## TASK GOAL
Reproduce every entry below with "scientific name" swapped for "binomial name" wherever it occurs, leaving all other text unchanged. Omit the pictures from your answer.

================

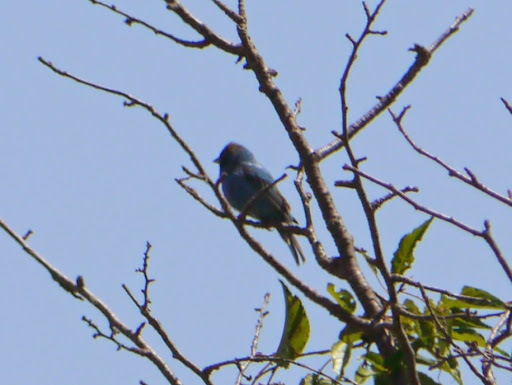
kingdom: Animalia
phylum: Chordata
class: Aves
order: Passeriformes
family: Cardinalidae
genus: Passerina
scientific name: Passerina cyanea
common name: Indigo bunting
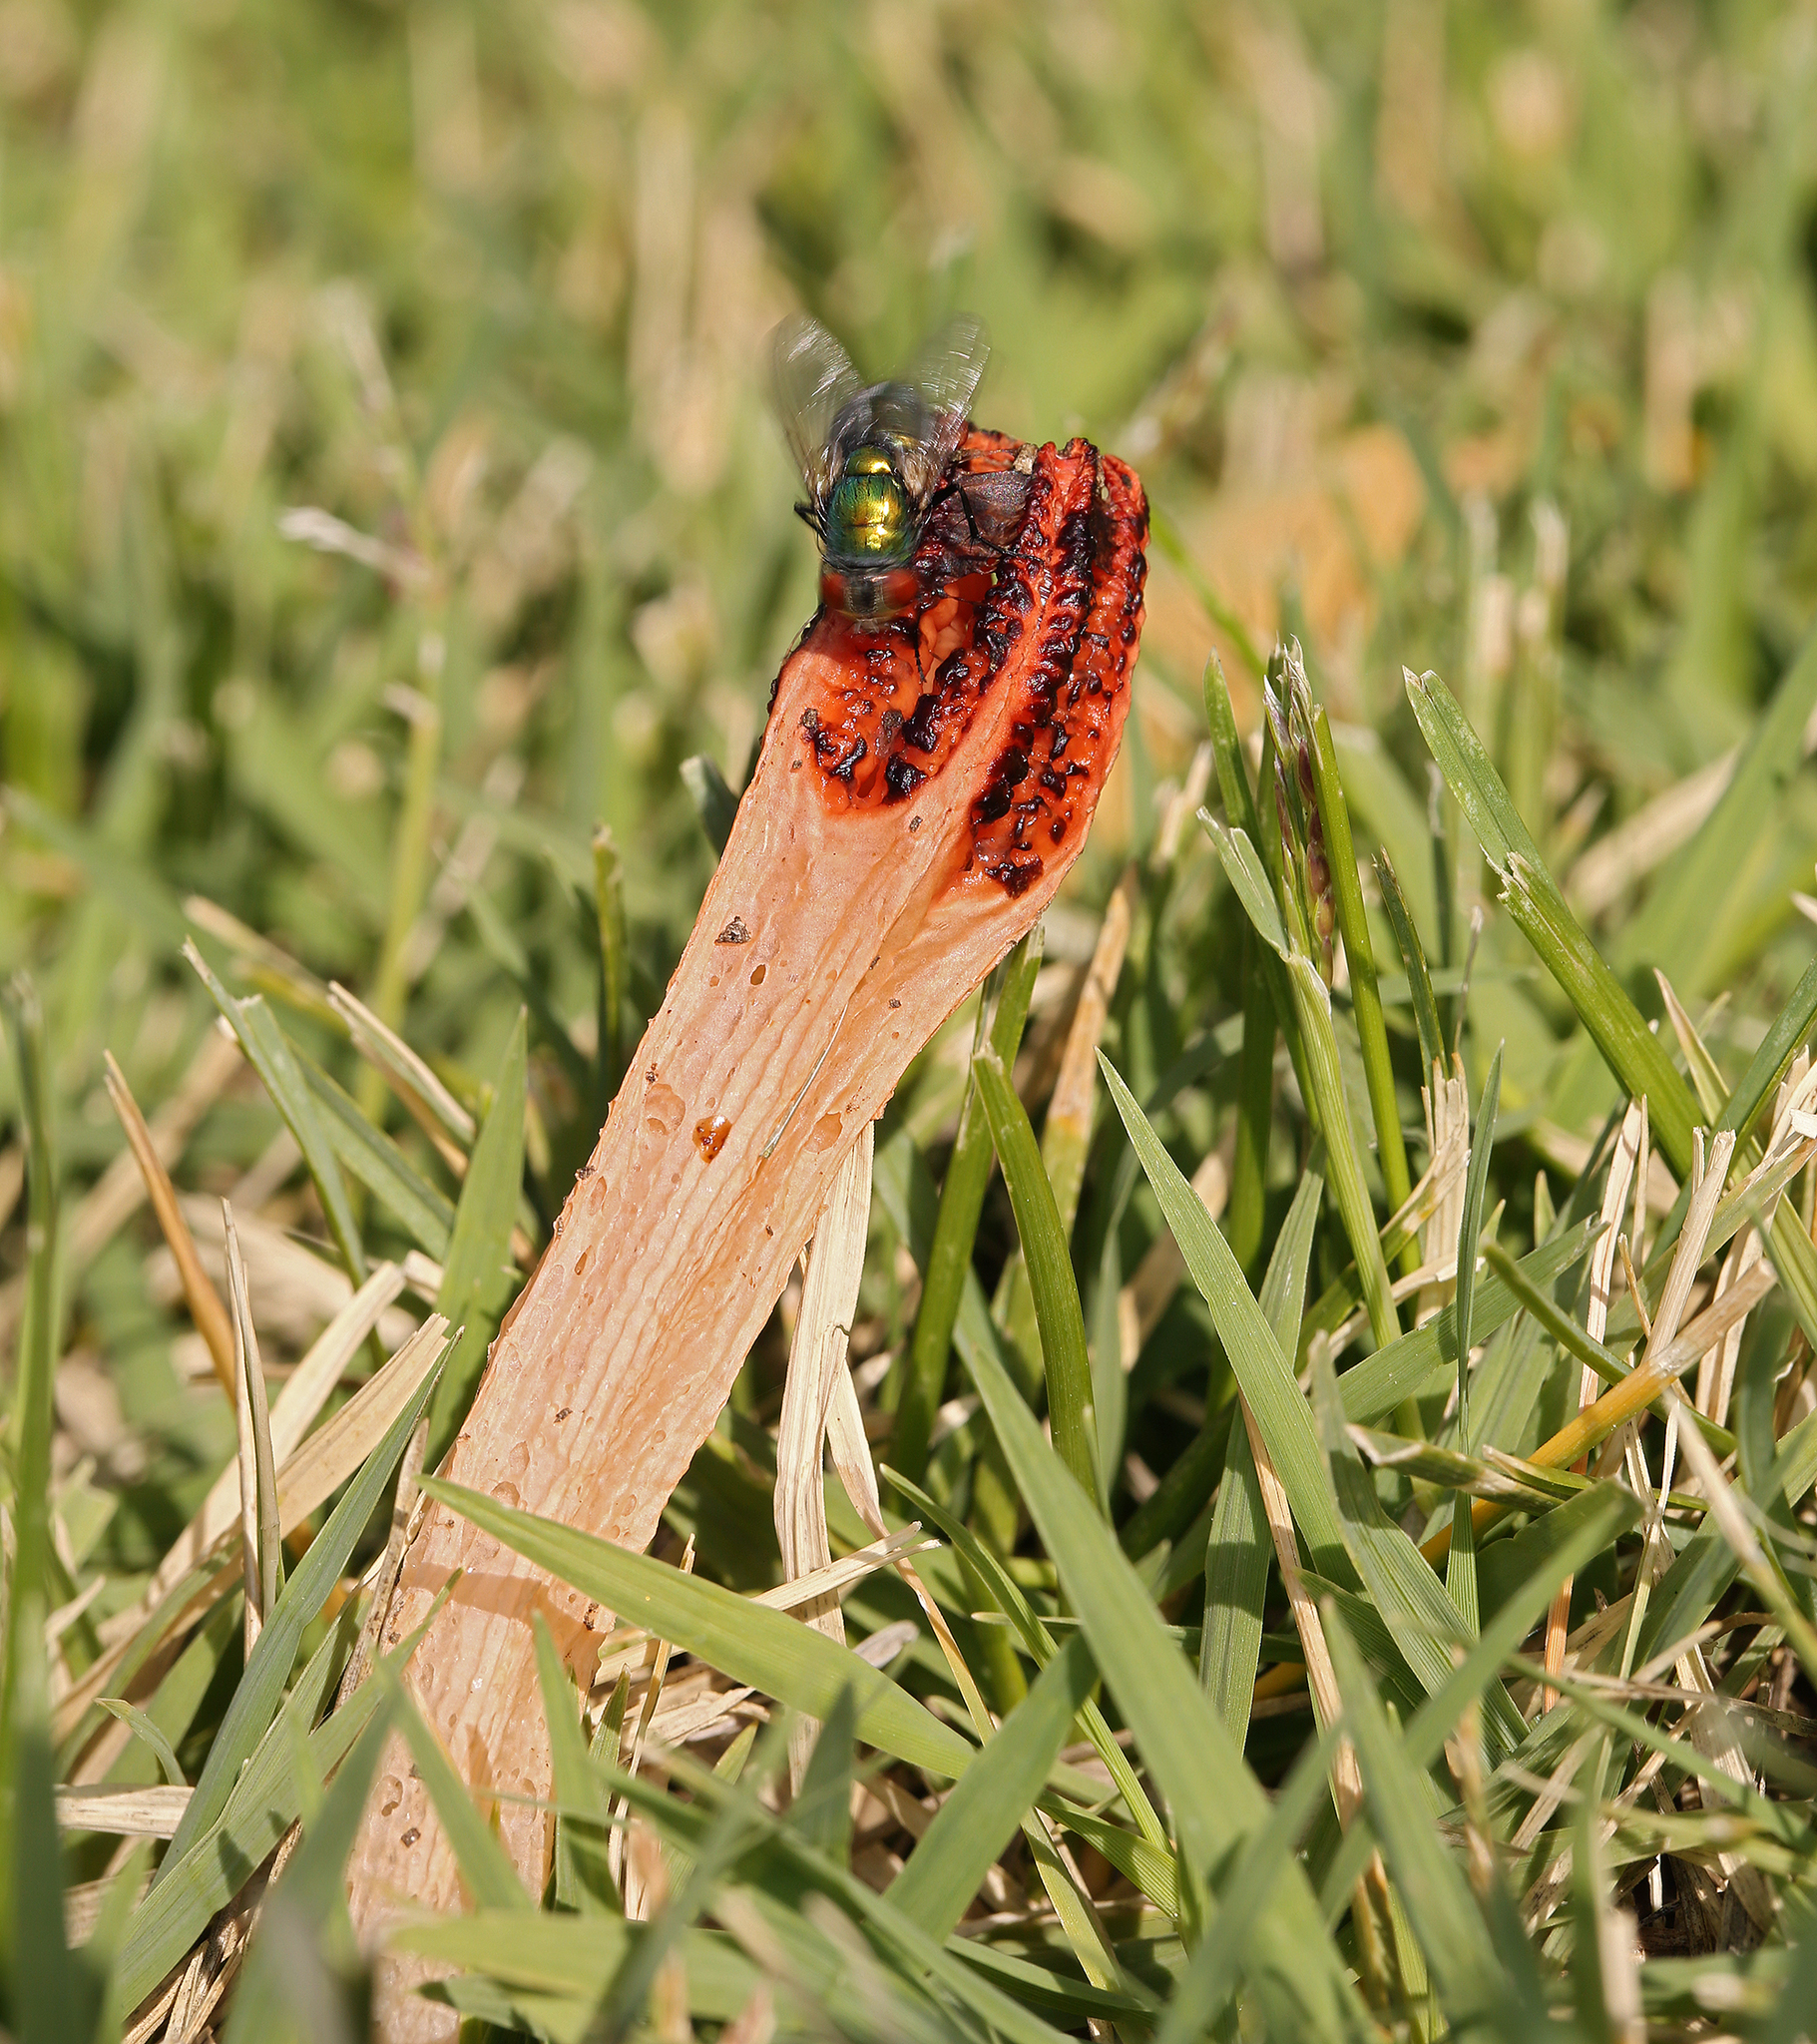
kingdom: Fungi
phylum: Basidiomycota
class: Agaricomycetes
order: Phallales
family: Phallaceae
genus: Lysurus
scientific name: Lysurus mokusin
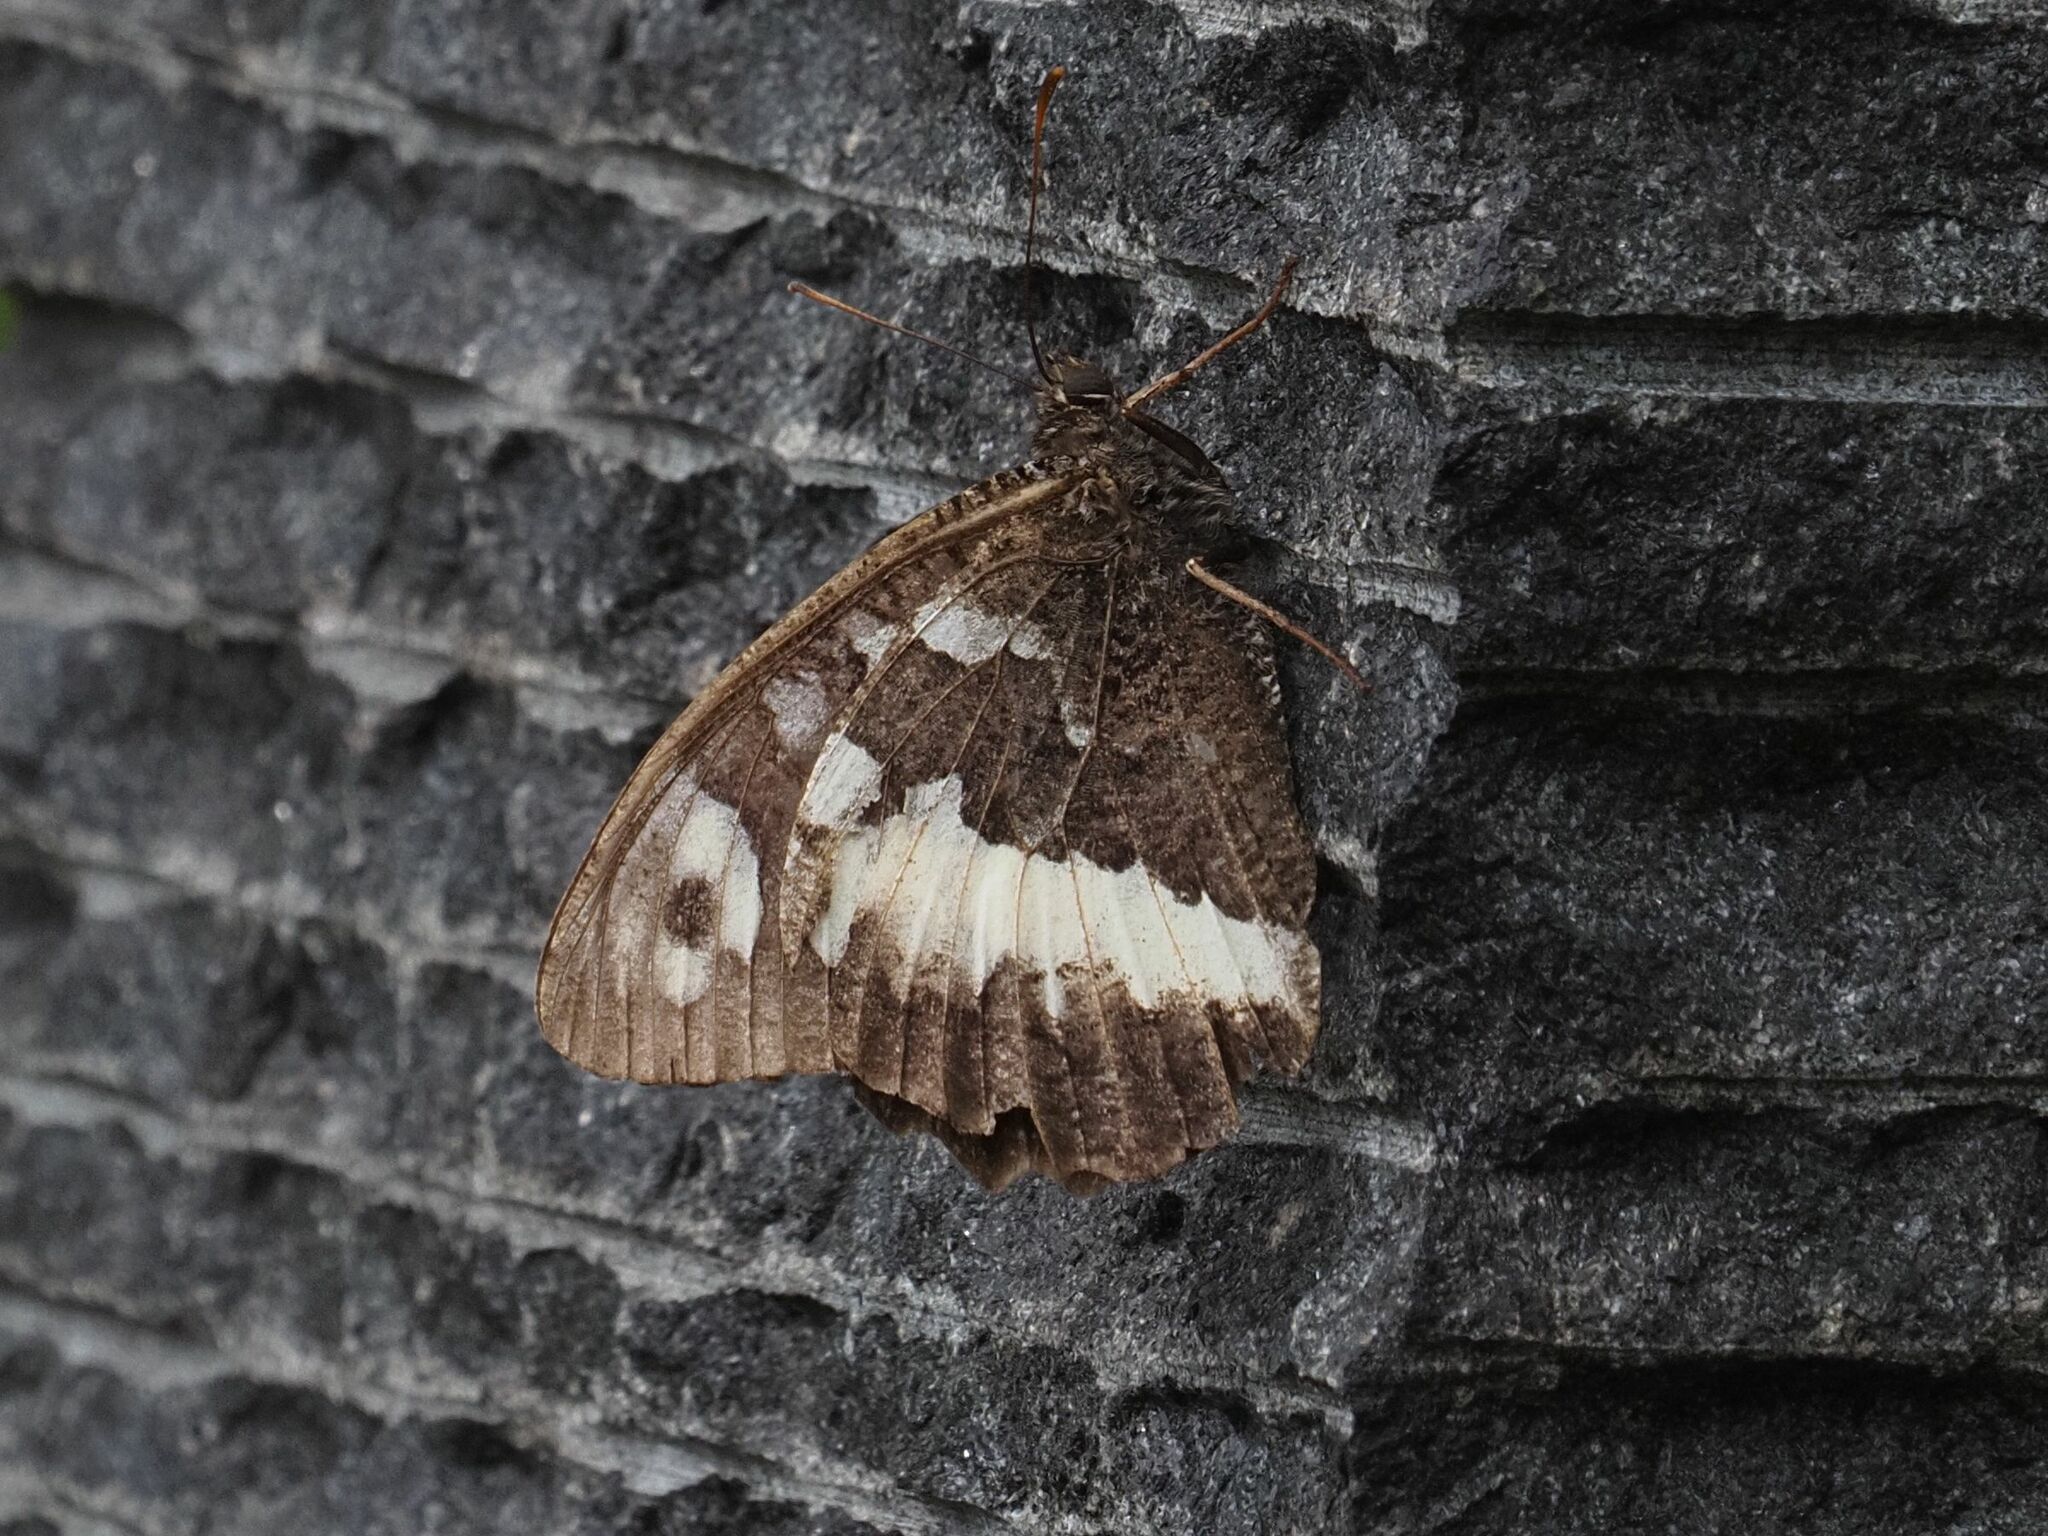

================

## RESPONSE TO THE TASK
kingdom: Animalia
phylum: Chordata
class: Aves
order: Passeriformes
family: Cardinalidae
genus: Passerina
binomial name: Passerina cyanea
common name: Indigo bunting
kingdom: Fungi
phylum: Basidiomycota
class: Agaricomycetes
order: Phallales
family: Phallaceae
genus: Lysurus
binomial name: Lysurus mokusin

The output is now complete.